Gilmara em processo de edição do documentário
Quando um aluno recebe a notícia de que foi aprovado no vestibular, é aquela festa. Se matricula e começa a frequentar as aulas, vários estresses surgem no decorrer do tempo, mas também existem momentos felizes, principalmente quando não há necessidade de fazer prova final. O complicado mesmo é o famoso TCC – Trabalho de Conclusão de Curso, ou seja, atividade acadêmica utilizada no ensino superior, como uma avaliação final dos graduandos.
Alguns alunos encontraram obstáculos para realizar esta tarefa, como Gilmara Iglesias, 8° semestre de jornalismo, que está fazendo um documentário juntamente com outra colega , elas tiveram muitas dificuldades relacionadas a questões de ordem técnica, como por exemplo, fazer a reserva de equipamentos, e chegar na data e não ter disponível. Muitas vezes chegaram ao local da filmagem, e o equipamento estava com defeito, sendo que foi testado antes de sair da faculdade. “Foram muitas as vezes que tivemos dificuldade em marcar data, para nós o fato de não haver horários mais flexíveis, devido ao nosso trabalho, também foi um problema. Marcar apenas 3h por dia é pouco, já que se trata de documentário que pode chegar a 50 ou 60 min, e não apenas uma matéria de um minuto e meio”, alerta Gilmara. Para ela editar um filme desta natureza requer tempo e um pouco de bom senso por parte de alguns técnicos, que mesmo tendo tempo disponível na planilha, diziam que outros alunos também precisavam editar, sendo que estas pessoas não estavam no local naquele momento. Iglesias afirma que entre todos os problemas encontrados, o mais difícil foi usar os equipamentos sem a presença de um técnico.

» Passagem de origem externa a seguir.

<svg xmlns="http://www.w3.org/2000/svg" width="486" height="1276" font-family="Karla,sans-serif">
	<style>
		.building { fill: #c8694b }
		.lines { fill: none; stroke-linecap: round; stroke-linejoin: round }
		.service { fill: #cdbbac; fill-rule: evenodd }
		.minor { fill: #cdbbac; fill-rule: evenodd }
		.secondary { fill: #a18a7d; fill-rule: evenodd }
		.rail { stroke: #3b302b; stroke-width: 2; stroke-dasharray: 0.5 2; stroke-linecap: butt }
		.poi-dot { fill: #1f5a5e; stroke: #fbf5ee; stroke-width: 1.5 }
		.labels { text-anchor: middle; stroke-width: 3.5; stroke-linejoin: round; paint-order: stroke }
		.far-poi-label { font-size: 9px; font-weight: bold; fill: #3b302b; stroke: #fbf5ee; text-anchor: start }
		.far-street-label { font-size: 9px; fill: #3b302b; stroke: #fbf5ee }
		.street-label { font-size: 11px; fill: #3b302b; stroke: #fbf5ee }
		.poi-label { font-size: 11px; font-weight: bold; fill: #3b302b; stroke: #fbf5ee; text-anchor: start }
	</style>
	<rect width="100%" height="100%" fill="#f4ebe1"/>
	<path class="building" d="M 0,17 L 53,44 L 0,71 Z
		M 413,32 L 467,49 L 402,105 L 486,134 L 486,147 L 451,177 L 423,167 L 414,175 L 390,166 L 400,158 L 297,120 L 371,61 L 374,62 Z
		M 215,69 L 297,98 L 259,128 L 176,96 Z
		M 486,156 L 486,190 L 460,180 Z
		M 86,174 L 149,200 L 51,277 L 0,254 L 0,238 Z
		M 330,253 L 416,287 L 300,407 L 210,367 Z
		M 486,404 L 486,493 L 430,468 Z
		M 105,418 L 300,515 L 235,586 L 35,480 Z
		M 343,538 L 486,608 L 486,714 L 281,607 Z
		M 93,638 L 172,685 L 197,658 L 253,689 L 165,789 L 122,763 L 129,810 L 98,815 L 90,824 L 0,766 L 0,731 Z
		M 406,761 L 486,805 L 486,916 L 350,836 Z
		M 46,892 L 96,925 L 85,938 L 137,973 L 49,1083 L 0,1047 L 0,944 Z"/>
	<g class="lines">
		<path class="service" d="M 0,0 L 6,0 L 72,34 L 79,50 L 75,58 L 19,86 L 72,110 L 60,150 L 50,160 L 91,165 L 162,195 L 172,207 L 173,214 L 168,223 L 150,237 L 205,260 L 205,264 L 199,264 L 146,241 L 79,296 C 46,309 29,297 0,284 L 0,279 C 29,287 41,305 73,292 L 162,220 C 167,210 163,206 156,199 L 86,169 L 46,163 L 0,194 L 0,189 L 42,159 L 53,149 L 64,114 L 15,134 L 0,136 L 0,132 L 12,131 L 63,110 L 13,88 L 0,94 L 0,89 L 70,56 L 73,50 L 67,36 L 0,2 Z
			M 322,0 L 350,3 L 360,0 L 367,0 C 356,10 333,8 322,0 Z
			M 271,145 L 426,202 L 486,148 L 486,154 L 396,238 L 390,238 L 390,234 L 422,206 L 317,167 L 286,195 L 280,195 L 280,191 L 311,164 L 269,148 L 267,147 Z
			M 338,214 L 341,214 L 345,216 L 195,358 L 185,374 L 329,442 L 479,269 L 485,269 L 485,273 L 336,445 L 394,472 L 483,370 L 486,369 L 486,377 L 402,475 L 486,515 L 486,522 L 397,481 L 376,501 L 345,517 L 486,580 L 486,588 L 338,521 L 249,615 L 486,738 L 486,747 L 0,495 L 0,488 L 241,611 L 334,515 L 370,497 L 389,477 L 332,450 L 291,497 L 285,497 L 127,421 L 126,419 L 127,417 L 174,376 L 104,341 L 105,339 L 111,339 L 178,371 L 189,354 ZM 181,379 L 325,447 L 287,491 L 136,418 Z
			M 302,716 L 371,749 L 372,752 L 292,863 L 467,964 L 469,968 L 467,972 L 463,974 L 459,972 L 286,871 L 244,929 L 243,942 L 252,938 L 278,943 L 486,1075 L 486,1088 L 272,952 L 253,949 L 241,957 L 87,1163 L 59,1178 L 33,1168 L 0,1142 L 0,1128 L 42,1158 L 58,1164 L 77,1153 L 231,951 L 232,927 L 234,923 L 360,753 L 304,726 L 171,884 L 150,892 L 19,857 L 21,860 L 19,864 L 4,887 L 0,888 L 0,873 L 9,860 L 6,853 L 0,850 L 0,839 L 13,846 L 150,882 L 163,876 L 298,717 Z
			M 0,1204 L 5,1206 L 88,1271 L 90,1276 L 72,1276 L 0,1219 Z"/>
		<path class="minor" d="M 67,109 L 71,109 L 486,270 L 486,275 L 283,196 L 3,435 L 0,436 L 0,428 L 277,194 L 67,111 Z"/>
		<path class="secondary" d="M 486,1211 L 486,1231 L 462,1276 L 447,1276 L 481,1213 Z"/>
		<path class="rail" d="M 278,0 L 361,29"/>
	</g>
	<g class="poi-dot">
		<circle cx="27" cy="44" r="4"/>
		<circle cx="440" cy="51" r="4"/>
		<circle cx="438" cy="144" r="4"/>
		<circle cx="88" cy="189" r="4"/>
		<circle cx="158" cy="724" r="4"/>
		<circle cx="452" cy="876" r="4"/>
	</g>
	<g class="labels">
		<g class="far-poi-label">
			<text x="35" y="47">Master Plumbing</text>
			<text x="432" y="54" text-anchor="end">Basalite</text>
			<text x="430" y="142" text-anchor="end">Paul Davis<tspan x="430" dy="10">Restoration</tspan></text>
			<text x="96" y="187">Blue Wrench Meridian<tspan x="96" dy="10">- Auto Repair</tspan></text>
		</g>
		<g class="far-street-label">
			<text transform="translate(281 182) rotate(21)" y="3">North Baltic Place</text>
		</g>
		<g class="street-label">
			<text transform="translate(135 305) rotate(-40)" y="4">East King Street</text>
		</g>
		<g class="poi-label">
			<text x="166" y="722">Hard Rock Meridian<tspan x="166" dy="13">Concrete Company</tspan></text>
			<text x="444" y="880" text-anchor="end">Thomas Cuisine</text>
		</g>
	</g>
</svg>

Lívia Oliveira, 8º semestre do curso de Letras, reclama por não ter tido em semestres anteriores orientação para realizar monografia ou artigo, e nesse semestre em que teve o acompanhamento de um orientador, não foi passado regras de como fazer uma monografia. “ Tivemos há um ano atrás a disciplina Metodologia Científica, onde o professor explicava como fazer o projeto, deveria ter no 6° ou 7° semestre orientações para realização da atividade, assim não passaríamos por tantos problemas”.
Já a aluna Katiúcia Feitosa, 7° semestre de jornalismo, conta que os obstáculos encontrados foram com a falta de organização da grade. “ Tivemos duas matérias com quatro orientadores, mas depois tudo foi resolvido, conversamos com os professores e nos entendemos.”

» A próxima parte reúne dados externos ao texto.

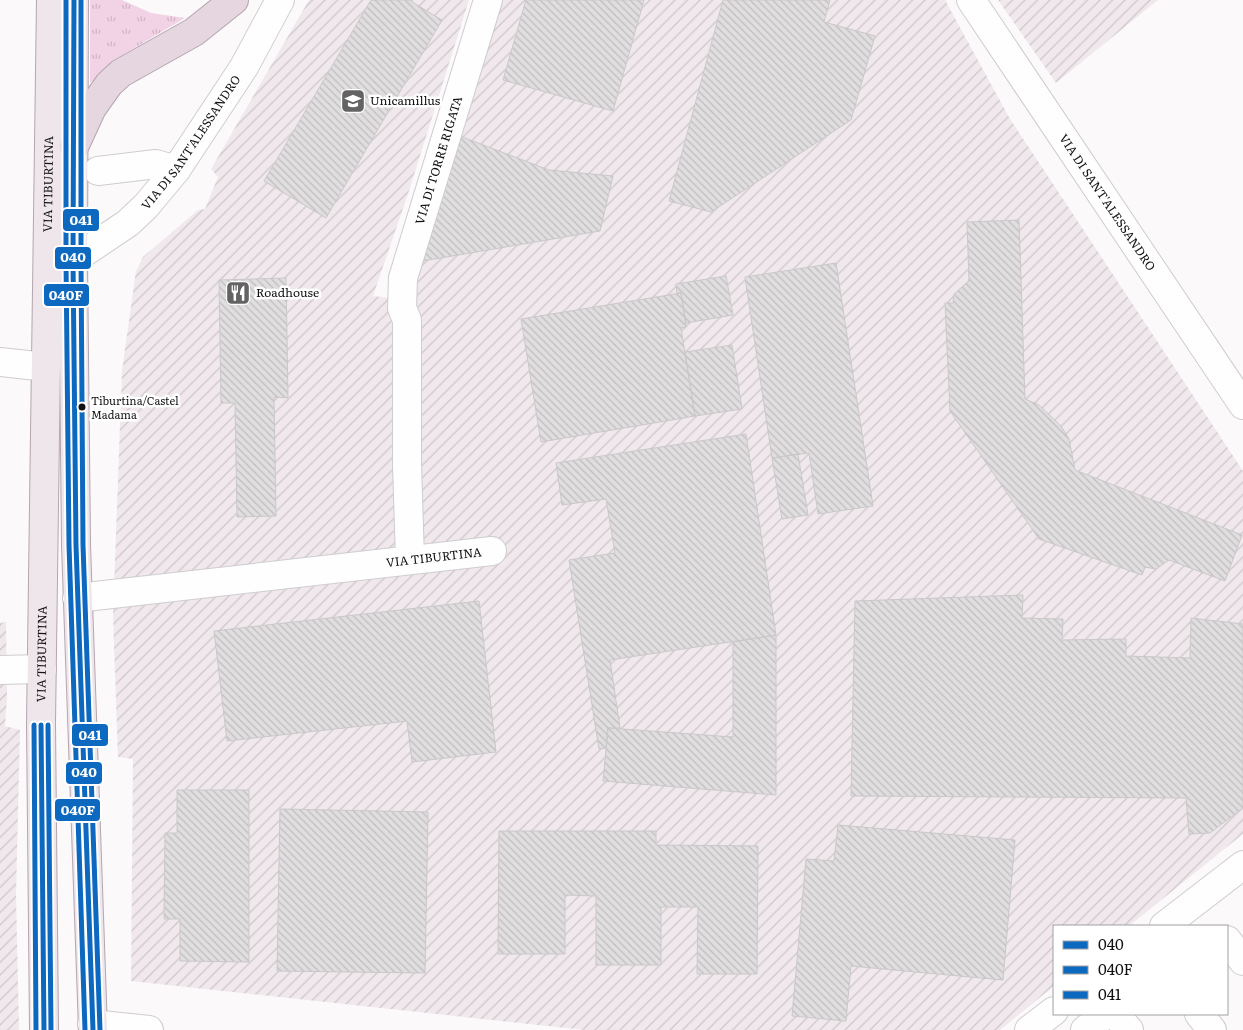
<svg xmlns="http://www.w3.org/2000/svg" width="1243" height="1030" viewBox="0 0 1243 1030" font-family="Literata,serif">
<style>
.industrial{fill:url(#industrial-furrows)}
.grass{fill:url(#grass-tufts)}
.building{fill:url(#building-back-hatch);stroke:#cac8c9}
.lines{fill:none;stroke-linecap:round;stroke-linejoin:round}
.minor-casing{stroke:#cfcdce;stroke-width:30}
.major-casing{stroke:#b5a5af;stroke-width:30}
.highway-casing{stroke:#b5a5af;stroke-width:30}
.minor{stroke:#fefefe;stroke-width:28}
.major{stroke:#efe6ec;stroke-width:28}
.highway{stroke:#e5d6e0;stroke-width:28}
.bus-1-casing{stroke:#fff;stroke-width:9}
.bus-2-casing{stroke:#fff;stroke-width:9}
.bus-3-casing{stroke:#fff;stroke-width:9}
.bus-1{stroke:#0c69bf;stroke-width:5}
.bus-2{stroke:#0c69bf;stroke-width:5}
.bus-3{stroke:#0c69bf;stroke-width:5}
.bus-dot{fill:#131213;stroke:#fff;stroke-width:2}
.labels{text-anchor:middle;stroke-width:5;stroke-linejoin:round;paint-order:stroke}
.bus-label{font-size:11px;fill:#131213;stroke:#fff;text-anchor:start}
.poi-label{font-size:12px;fill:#131213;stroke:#fff;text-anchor:start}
.street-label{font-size:12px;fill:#131213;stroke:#fff}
.line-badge{stroke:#fff;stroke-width:2}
.badge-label{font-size:14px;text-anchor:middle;font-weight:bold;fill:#fff}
</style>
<defs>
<pattern id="industrial-furrows" width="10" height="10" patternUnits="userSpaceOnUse" patternTransform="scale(1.25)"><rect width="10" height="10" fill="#f0e8ec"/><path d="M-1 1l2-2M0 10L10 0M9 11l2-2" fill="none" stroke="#cdc6ca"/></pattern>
<pattern id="grass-tufts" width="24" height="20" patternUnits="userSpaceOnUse" patternTransform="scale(1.25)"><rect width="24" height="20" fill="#f2d3e5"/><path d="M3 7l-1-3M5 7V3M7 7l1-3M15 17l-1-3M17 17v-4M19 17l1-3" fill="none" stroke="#cfb4c4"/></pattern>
<pattern id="building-back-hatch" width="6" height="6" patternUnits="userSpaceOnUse" patternTransform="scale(1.25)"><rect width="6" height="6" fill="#e0dedf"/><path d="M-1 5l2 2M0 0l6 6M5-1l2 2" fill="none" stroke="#bfbdbe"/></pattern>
</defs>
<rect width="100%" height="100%" fill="#fbf9fa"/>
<path class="industrial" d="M 309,0 L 469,0 L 408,194 L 373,296 L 389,298 L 414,276 L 498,0 L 945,0 L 1010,119 L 1243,471 L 1243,834 L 1129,926 L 1054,926 L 1054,986 L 1000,1030 L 585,1030 L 131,981 L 133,759 L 118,757 L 113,616 L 122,371 L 136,271 L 143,257 L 198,210 L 205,209 L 218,177 L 211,169 Z
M 998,0 L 1158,0 L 1056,83 Z
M 6,622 L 7,696 L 5,726 L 20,730 L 16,894 L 19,1030 L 0,1030 L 0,623 Z"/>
<path class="grass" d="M 90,0 L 122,0 L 151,13 L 185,18 L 114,60 L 90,83 Z"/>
<path class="building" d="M 371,0 L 409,0 L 442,20 L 326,218 L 264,181 Z
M 526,0 L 644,0 L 613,111 L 503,80 Z
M 723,0 L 830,0 L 824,22 L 875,36 L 851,120 L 711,212 L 669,201 Z
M 457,135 L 549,170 L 613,176 L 600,231 L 417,262 Z
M 1019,220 L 1025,399 L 1039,405 L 1061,426 L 1069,439 L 1075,470 L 1242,535 L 1225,581 L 1169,560 L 1156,569 L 1145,567 L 1142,575 L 1039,539 L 950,411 L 945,303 L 953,303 L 954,294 L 969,281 L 967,222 Z
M 836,263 L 873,506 L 818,514 L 809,453 L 772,458 L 745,277 Z
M 726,276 L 733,315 L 686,323 L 681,293 L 677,293 L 676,284 Z
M 286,278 L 288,398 L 274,397 L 276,516 L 237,517 L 235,403 L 221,403 L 219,280 Z
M 681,293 L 686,327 L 681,328 L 695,416 L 541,442 L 521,319 Z
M 732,345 L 742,409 L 695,416 L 685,352 Z
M 746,434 L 776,635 L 610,660 L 620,728 L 608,728 L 606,748 L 599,749 L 569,560 L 615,553 L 606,499 L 562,505 L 556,463 Z
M 798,454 L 808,515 L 782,519 L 772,458 Z
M 1023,595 L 1022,618 L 1063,619 L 1062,640 L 1126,639 L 1126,656 L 1190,658 L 1191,618 L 1243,624 L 1243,808 L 1210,833 L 1189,834 L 1186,798 L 851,796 L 855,601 Z
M 479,601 L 496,752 L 412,762 L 407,721 L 227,741 L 214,631 Z
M 776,635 L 776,795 L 603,781 L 608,728 L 733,737 L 733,642 Z
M 177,790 L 249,790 L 249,962 L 180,961 L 180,919 L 164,919 L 165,833 L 177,833 Z
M 280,809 L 428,812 L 425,973 L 277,971 Z
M 838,825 L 1015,840 L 1003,980 L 851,966 L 846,1021 L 792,1016 L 806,859 L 834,861 Z
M 499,831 L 656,831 L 656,845 L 758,846 L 757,974 L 697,974 L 698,907 L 661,907 L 661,965 L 596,965 L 596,896 L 565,895 L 565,954 L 498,954 Z"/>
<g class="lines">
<defs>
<g id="minor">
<path id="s1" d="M 971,0 L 1243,405"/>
<path d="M 98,171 L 156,164 L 176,170"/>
<path id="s2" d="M 73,260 L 128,223 L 146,206 L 176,170 L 244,67 L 280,0"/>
<path d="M 0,362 L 46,367"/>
<path id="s3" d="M 410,560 L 407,464 L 407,320 L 402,308 L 403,278 L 488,0"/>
<path id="s4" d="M 77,598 L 492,551"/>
<path d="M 0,670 L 42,669"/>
<path d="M 1164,926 L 1243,865"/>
<path d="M 1227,940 L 1243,961"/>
<path d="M 1115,1014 L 1129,1030"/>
<path d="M 1199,1014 L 1212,1030"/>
<path d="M 92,1024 L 149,1030"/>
<path d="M 1029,1030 L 1054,1011"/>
<path d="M 1085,1030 L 1106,1014"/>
</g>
<g id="major">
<path d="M 74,0 L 73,260 L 76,545 L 93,1030"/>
<path id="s5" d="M 44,1030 L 41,723 L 51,0"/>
</g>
<path id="highway" d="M 74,147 L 92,108 L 109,84 L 121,73 L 194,32 L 234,0"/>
</defs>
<use href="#minor" class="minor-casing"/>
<use href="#major" class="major-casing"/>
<use href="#highway" class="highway-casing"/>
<use href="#minor" class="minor"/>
<use href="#major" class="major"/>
<use href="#highway" class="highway"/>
<defs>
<path id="bus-1" d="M 74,0 L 73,260 L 76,545 L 93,1030
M 41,725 L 44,1030"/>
<path id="bus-2" d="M 66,0 L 66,260 L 69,545 L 85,1030
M 34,725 L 36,1030"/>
<path id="bus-3" d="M 81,0 L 81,260 L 83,545 L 100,1030
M 48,725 L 51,1030"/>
</defs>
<use href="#bus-1" class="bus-1-casing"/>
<use href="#bus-2" class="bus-2-casing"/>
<use href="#bus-3" class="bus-3-casing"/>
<use href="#bus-1" class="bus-1"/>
<use href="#bus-2" class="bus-2"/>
<use href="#bus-3" class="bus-3"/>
</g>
<defs>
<symbol id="university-square" viewBox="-11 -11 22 22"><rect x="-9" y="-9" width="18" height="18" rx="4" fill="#646364" stroke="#fff"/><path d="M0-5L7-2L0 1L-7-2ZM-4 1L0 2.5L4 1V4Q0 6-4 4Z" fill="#fff"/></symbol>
<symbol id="restaurant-square" viewBox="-11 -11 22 22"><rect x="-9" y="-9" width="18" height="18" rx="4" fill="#646364" stroke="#fff"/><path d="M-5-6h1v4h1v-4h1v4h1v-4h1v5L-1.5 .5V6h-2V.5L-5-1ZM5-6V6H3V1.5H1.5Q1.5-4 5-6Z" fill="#fff"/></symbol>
</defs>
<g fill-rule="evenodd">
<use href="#university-square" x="339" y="87" width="28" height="28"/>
<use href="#restaurant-square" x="224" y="279" width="28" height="28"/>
</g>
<circle class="bus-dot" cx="82" cy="407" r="4.5"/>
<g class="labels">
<g class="bus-label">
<text x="91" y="405">Tiburtina/Castel<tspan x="91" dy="14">Madama</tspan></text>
</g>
<g class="poi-label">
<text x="370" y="105">Unicamillus</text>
<text x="256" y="297">Roadhouse</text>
</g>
<g class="street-label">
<text dy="4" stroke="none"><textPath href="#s2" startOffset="169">VIA DI SANT'ALESSANDRO</textPath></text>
<text dy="4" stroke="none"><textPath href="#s3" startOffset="406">VIA DI TORRE RIGATA</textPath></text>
<text dy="4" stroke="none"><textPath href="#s5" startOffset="846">VIA TIBURTINA</textPath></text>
<text dy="4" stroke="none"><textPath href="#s1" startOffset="244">VIA DI SANT'ALESSANDRO</textPath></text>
<text dy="4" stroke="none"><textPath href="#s4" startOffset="359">VIA TIBURTINA</textPath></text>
<text dy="4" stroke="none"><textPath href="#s5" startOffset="376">VIA TIBURTINA</textPath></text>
</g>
</g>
<g class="line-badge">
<rect x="62" y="208" width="38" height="24" rx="5" fill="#0c69bf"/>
<rect x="54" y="246" width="38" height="24" rx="5" fill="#0c69bf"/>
<rect x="43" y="283" width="47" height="24" rx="5" fill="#0c69bf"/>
<rect x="71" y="723" width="38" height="24" rx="5" fill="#0c69bf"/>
<rect x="65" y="761" width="38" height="24" rx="5" fill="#0c69bf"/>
<rect x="54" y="798" width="47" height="24" rx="5" fill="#0c69bf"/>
</g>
<g class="badge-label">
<text x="81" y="225">041</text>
<text x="73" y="262">040</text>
<text x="66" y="300">040F</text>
<text x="90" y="740">041</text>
<text x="84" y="777">040</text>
<text x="78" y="815">040F</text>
</g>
<rect x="1053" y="925" width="175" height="90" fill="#ffffff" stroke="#a1a0a1"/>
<rect x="1063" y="941" width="25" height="8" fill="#0c69bf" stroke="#a1a0a1"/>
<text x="1098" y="950" font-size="15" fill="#131213">040</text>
<rect x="1063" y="966" width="25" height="8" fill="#0c69bf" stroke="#a1a0a1"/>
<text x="1098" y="975" font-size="15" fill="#131213">040F</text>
<rect x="1063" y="991" width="25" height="8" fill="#0c69bf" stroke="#a1a0a1"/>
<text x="1098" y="1000" font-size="15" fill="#131213">041</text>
</svg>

O produto que está sendo desenvolvido por Gabriela Alves, 8° semestre de jornalismo, é uma Revista, ela conta que passou muitos apuros pelo fato de não ter tempo suficiente para trabalho de campo, e ainda está com pendência, pois depende de duas pessoas para terminar a reportagem de capa. “ Além da falta de tempo, a exigência de trabalhos com outras disciplinas, também dificultou, já que nossa atenção está toda voltada ao TCC”, desabafa Gabriela.